Both experts said that weight stigma is a huge contributor to the health problems associated with obesity.

“Stigma so powerfully undermines everything. When people encounter stigma they’re no longer interested in making any effort,” Professor Wittert said.

Ms Willer said weight stigma was also artificially inflating the link between obesity and poor health outcomes.

“There’s this association between weight and chronic disease, that’s absolutely there,” Ms Willer said.

“But the devil is in the detail — and the detail is that people who move and eat well, and are in a higher socioeconomic level, and eat in a less disordered way, are less likely to have chronic disease.”

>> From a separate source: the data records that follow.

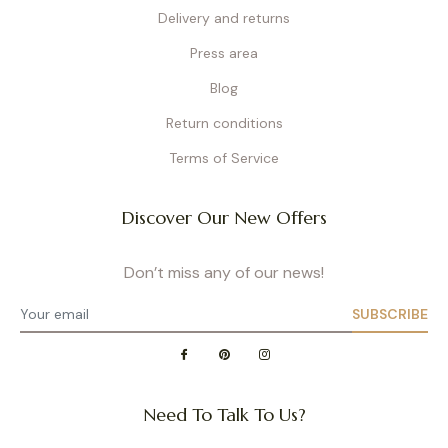
Delivery and returns
Press area
Blog
Return conditions
Terms of Service
Discover Our New Offers
Don’t miss any of our news!
SUBSCRIBE
Need To Talk To Us?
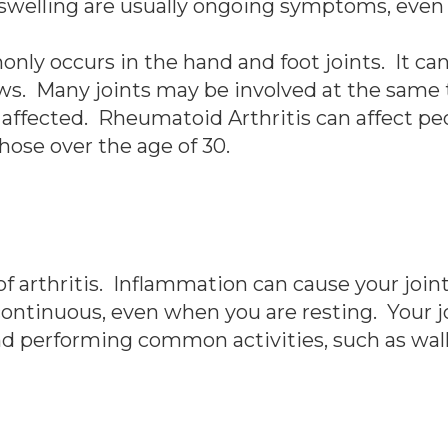
d swelling are usually ongoing symptoms, even 
 occurs in the hand and foot joints. It can a
ows. Many joints may be involved at the same 
affected. Rheumatoid Arthritis can affect peo
ose over the age of 30.
 arthritis. Inflammation can cause your joints 
ontinuous, even when you are resting. Your j
d performing common activities, such as walk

She said people from lower socioeconomic backgrounds became doubly stigmatised, firstly because of their income and secondly because of their size.

“They don’t want to present for screening because they don’t want to be in a situation where they’re stigmatised. The doctor dismisses symptoms they might not … if it was a person in a smaller body. Forty per cent of cancer patients in larger bodies are not dosed effectively for their chemotherapy.

“But when that person dies, their death is recorded against their BMI.

“There’s been so many gateways of discrimination that have unfairly inflated that figure [of deaths against higher BMI].”

That said, of course, there are situations where efforts to achieve significant weight loss are fully justified, Professor Wittert explained, for example when mobility is greatly limited because of weight.

Shifting towards health for every body

Focusing only on people in bigger bodies obscures the fact that most of us could do more to improve our health, Ms Willer said.

And it shouldn’t have to come down only to individual willpower — changes at the policy level could help us all to be healthier.

“How about everyone out there is supported to eat better? How about everyone moves more and our built environment supports that?” she said.

A recent study found that being obese but “metabolically healthy” (a measurement of things like blood pressure and blood sugar) was associated with an increased risk of heart disease, but being metabolically unhealthy within a normal weight range carried an even greater risk.

Professor Wittert said everyone should engage in healthy behaviours for the same reason they brush their teeth — because it’s good for you and prevents long-term disease — rather than trying to punish themselves into smaller bodies.

“Be healthy for healthiness’s sake, not for weight loss’s sake,” he said.

“That’s what’s going to make the most difference to the escalating cost of health care.”